── EXCERPT ──
This time, we once again have a set of tasks with deadlines, as well as a starting time (such as the present). This time, though, these are hard deadlines—if we can’t get a task done before its deadline, we can’t take it on at all. In addition, each task has a given profit associated with it. As before, we can perform only one task at a time, and we can’t split them into pieces, so we’re looking for a set of jobs that we can actually do, and that gives us as large a total profit as possible. However, to keep things simple, this time all tasks take the same amount of time—one time step. If d is the latest deadline, as measured in time steps from the starting point, we can start with an empty schedule of d empty slots and then fill those slots with tasks.

The solution to this problem is, in a way, doubly greedy. First, we consider the tasks by decreasing profit, starting with the most profitable task; that’s the first greedy part. Then comes the second part: We place each task in the latest possible free slot that it can occupy, based on its deadline. If there is no free, valid slot, we discard the task. Once we’re done, if we haven’t filled all the slots, we’re certainly free to perform tasks earlier, so as to remove the gaps—it won’t affect the profit or allow us to perform any more tasks. To get a feel for this solution, you might want to actually implement it (Exercise 7-20).
───
◆ YOUR GOAL ◆
Can you extract, word for word, the stretch of the scheduling excerpt that starts at "This time, we" and stops after "slots with tasks."? The listing isn't needed here.
── GIVEN MATERIAL ──
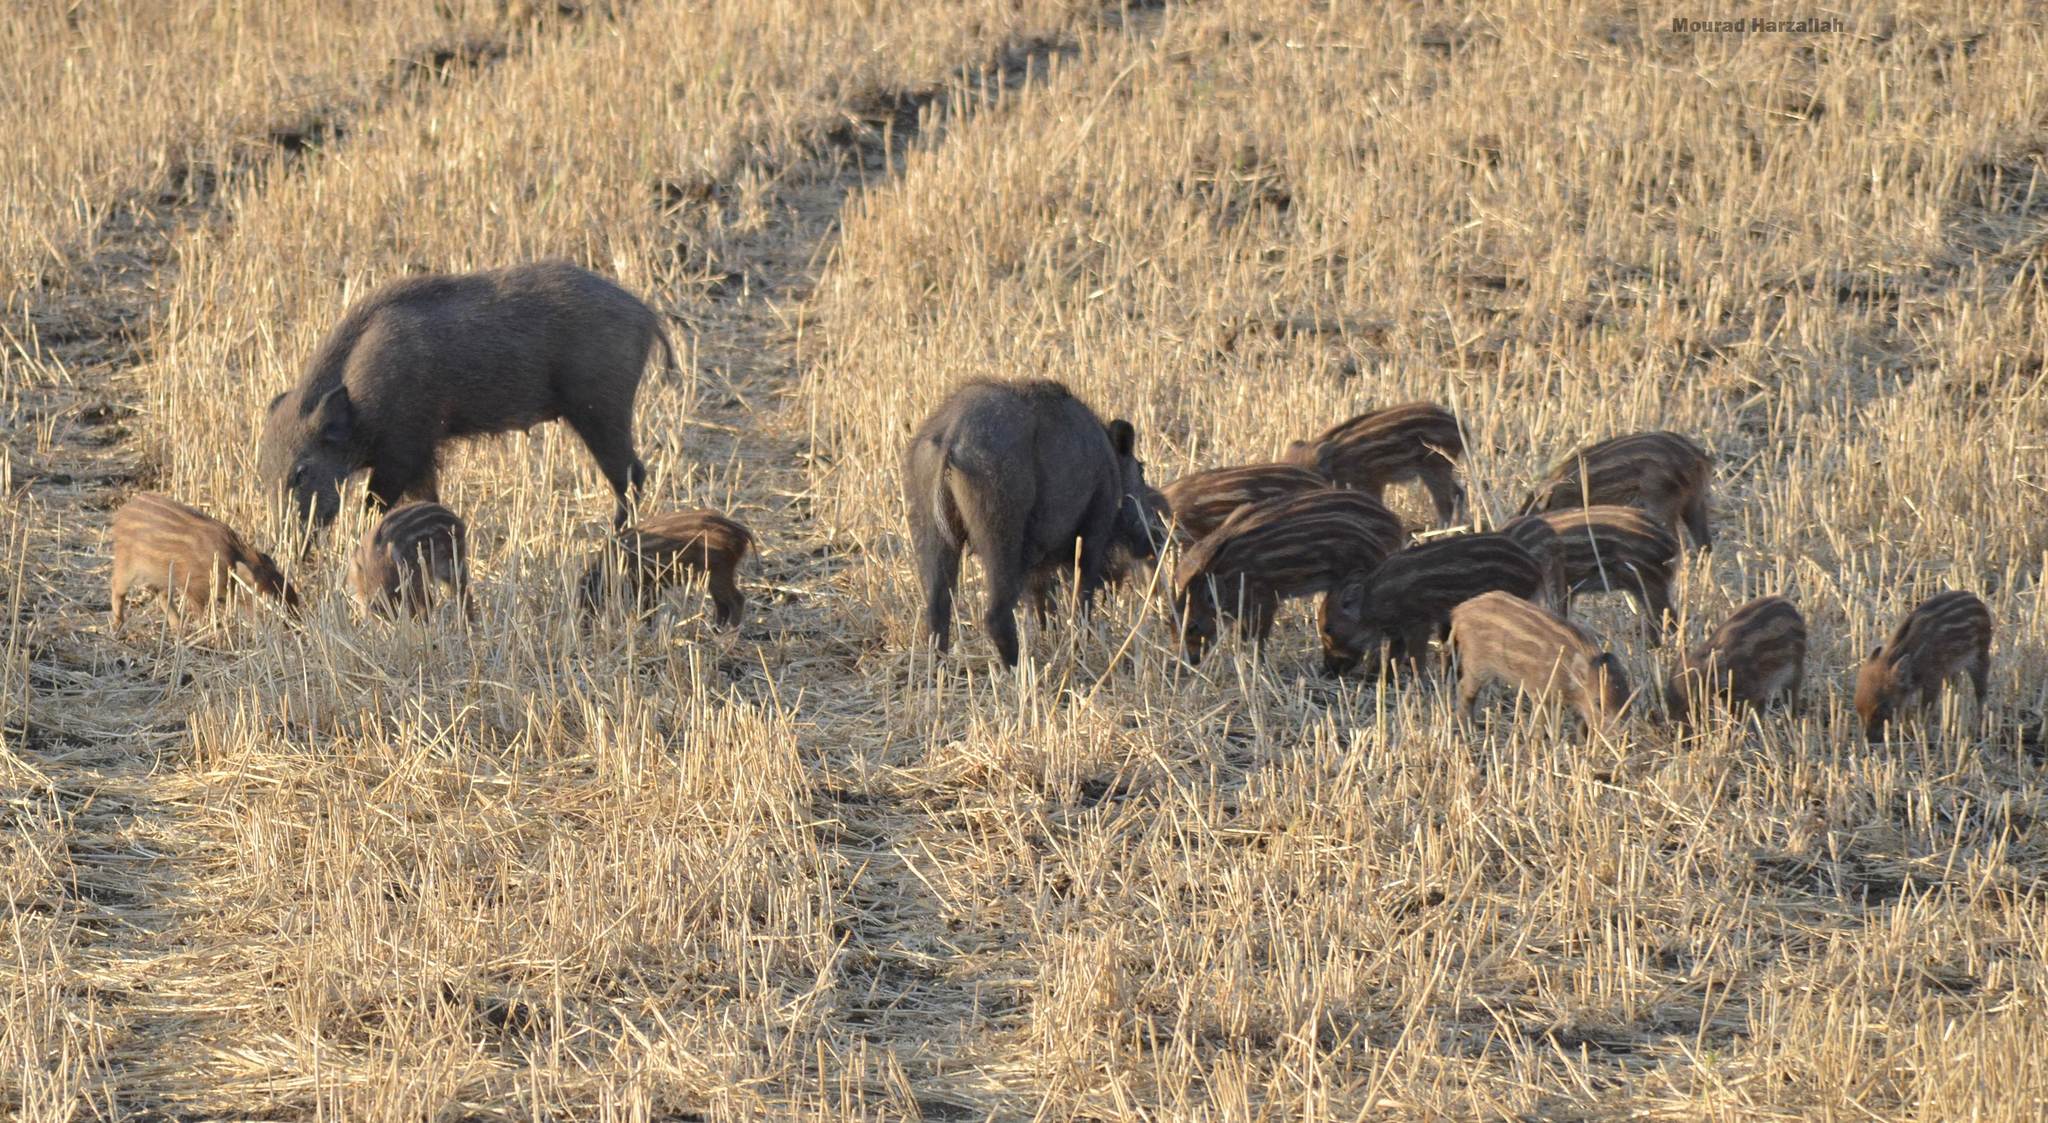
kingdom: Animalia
───
◆ RESULT OF THE TASK ◆
This time, we once again have a set of tasks with deadlines, as well as a starting time (such as the present). This time, though, these are hard deadlines—if we can’t get a task done before its deadline, we can’t take it on at all. In addition, each task has a given profit associated with it. As before, we can perform only one task at a time, and we can’t split them into pieces, so we’re looking for a set of jobs that we can actually do, and that gives us as large a total profit as possible. However, to keep things simple, this time all tasks take the same amount of time—one time step. If d is the latest deadline, as measured in time steps from the starting point, we can start with an empty schedule of d empty slots and then fill those slots with tasks.